REPUBLIKA.CO.ID,  JAKARTA -- Pakar Ekonomi Syariah Irfan Syauqi Beik menilai harmonisasi zakat dan pajak bisa dilakukan dengan cara mengakomodasi zakat sebagai pengurang pajak. Hal itu bisa diterapkan seperti di Aceh, yang bisa menjadi pilot project (proyek percontohan) bagi daerah lainnya.

Irfan menjelaskan, zakat memang harus diatur sebagai pengurang pajak pendapatan yang harus diaplikasikan dengan baik. Ini agar zakat sebagai pengurang pajak itu bukan hanya muncul di form SPT tahunan, namun juga sebaiknya1 di form SPT bulanan.

"Sehingga kewajiban membayar zakat bisa otomatis mengurangi beban pendapatan kena pajak," kata dia, Jumat (9/2).

Selanjutnya, Direktur Pusat Kajian Strategis Baznas ini menuturkan bahwa harmonisasi bisa dilakukan melalui perubahan terhadap undang-undang yang ada. Dalam pembahasan 2011 terkait pengelolaan zakat, ia mengatakan bahwa kementerian keuangan sempat mengungkapkan keberatan tentang wacana zakat sebagai pengurang pajak langsung. Karena urusan zakat dinilai harusnya diatur dalam undang-undang pajak.

"Karena itu, jika ingin mengharmoniskan antara zakat dan pajak harus ada upaya melakukan amandemen terhadap undang-undang pajak penghasilan. Karena di dalam undang-undang itu disebutkan secara eksklusif zakat menjadi pengurang pajak langsung," lanjut Direktur Pusat Studi Bisnis dan Ekonomi Syariah (CIBEST) IPB ini.

Kalaupun untuk melakukan harmonisasi itu masih diperlukan waktu dan proses politik, maka ia menekankan agar Kemenkeu paling tidak ikut mensosialisasikan secara aktif kewajiban zakat di semua konter pelayanan pajak dan kantor kemenkeu yang ada di Indonesia.

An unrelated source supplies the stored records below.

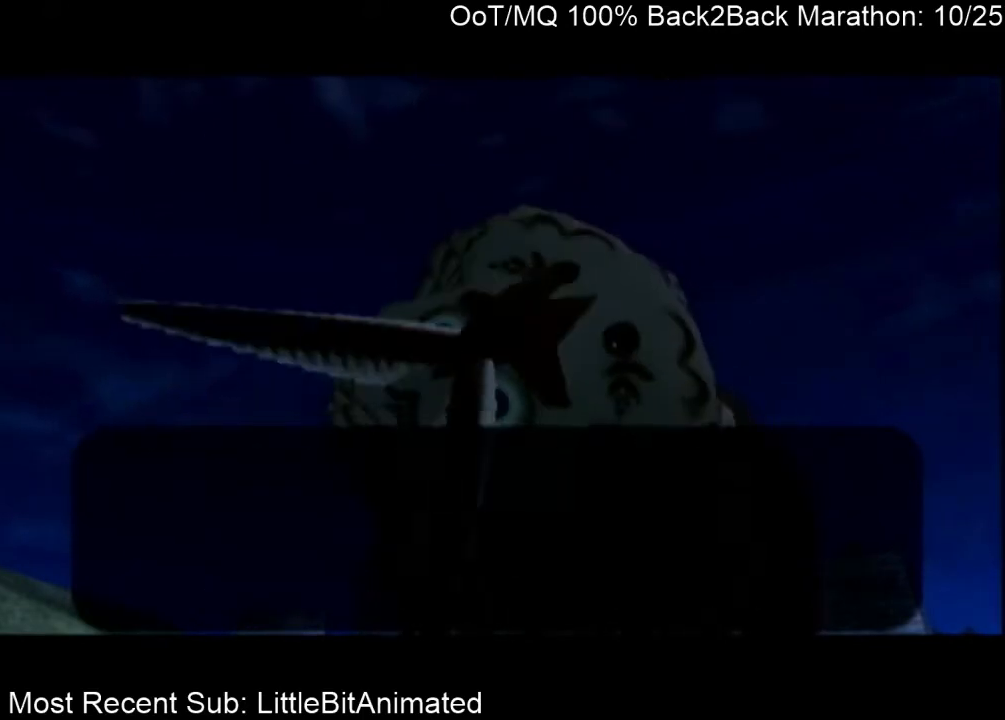
{"buttons": ["B"], "left_stick": "center", "right_stick": "center", "events": [[67, "A", "down"], [67, "B", "up"], [100, "A", "up"], [133, "B", "down"], [200, "A", "down"], [200, "B", "up"], [267, "A", "up"], [300, "B", "down"], [367, "A", "down"], [367, "B", "up"], [433, "A", "up"], [467, "B", "down"]]}
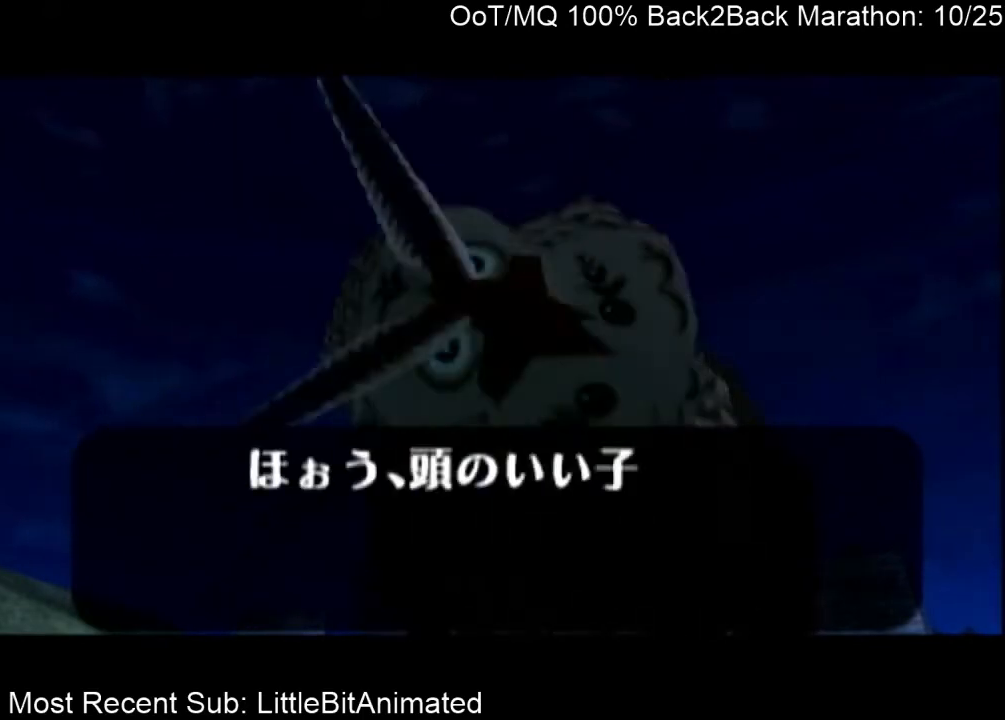
{"buttons": ["A"], "left_stick": "center", "right_stick": "center", "events": [[33, "A", "down"], [33, "B", "up"], [100, "A", "up"], [100, "B", "down"], [167, "A", "down"], [167, "B", "up"], [267, "A", "up"], [267, "B", "down"], [333, "A", "down"], [333, "B", "up"], [400, "A", "up"], [433, "B", "down"], [500, "A", "down"], [500, "B", "up"]]}
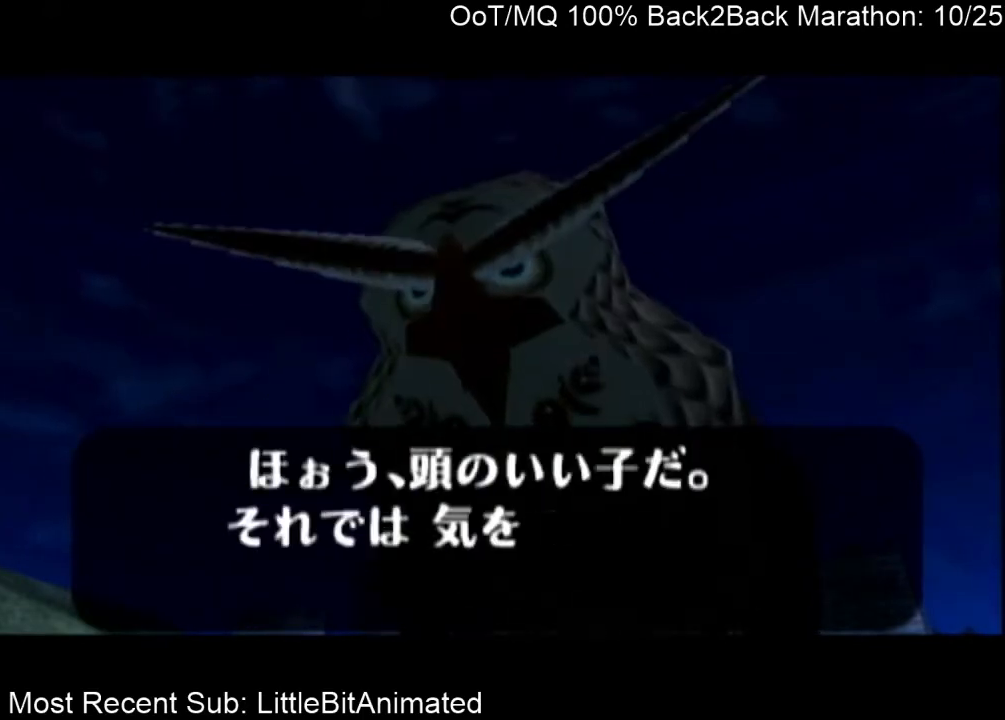
{"buttons": [], "left_stick": "center", "right_stick": "center", "events": [[67, "A", "up"], [100, "B", "down"], [133, "A", "down"], [133, "B", "up"], [200, "A", "up"], [233, "B", "down"], [300, "A", "down"], [300, "B", "up"], [367, "A", "up"], [367, "B", "down"], [433, "A", "down"], [433, "B", "up"], [500, "A", "up"]]}
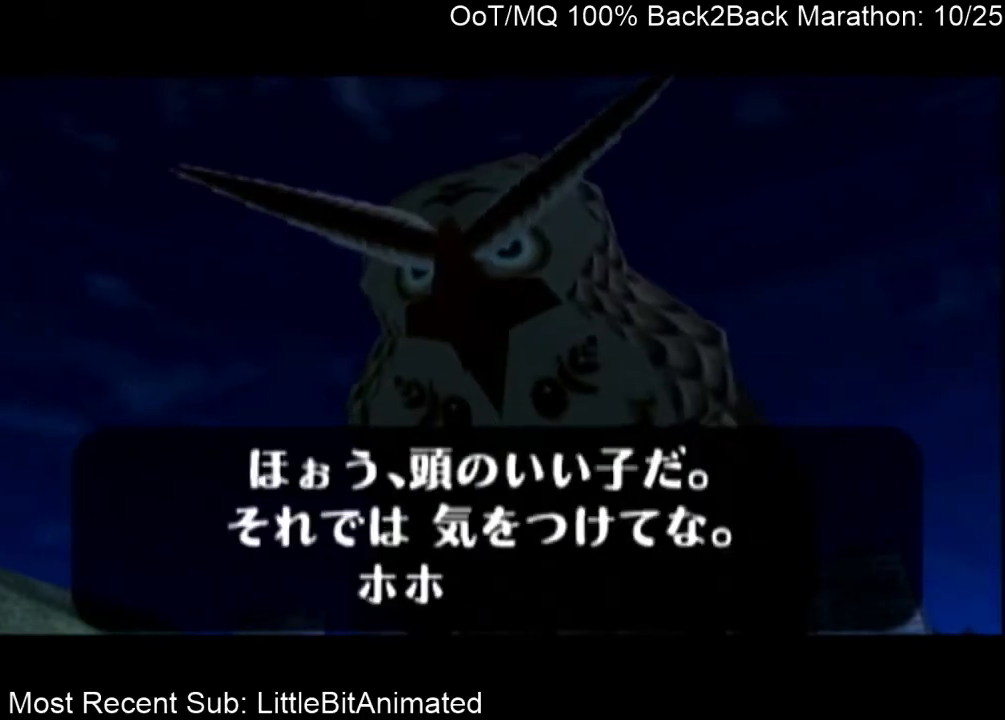
{"buttons": [], "left_stick": "center", "right_stick": "center", "events": [[33, "B", "down"], [100, "A", "down"], [100, "B", "up"], [133, "A", "up"], [167, "B", "down"], [200, "A", "down"], [233, "B", "up"], [267, "A", "up"], [300, "B", "down"], [333, "A", "down"], [367, "B", "up"], [400, "A", "up"]]}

Sekaligus, menurutnya, ikut menyukseskan Perpres. Di samping itu, ia menyarankan agar anggaran untuk Badan Amil Zakat Nasional (Baznas) dinaikkan. Pasalnya, selama ini anggaran untuk Baznas setiap tahunnya sangat kecil untuk ukuran sebuah institusi nasional.

Sementara itu, ia mengatakan ASN bisa menggunakan mekanisme form penolakan yang dipotong langsung ke Baznas karena ASN tersebut sudah membayar zakat melalui lembaga amil zakat (LAZ) resmi. Kewajiban zakat sendiri, menurutnya, diatur sesuai nisab (batasan) yang menjadi standar apakah ASN itu wajib menunaikan zakat atau tidak. Karenanya, tidak semua ASN memiliki kewajiban untuk membayar zakat profesi tersebut.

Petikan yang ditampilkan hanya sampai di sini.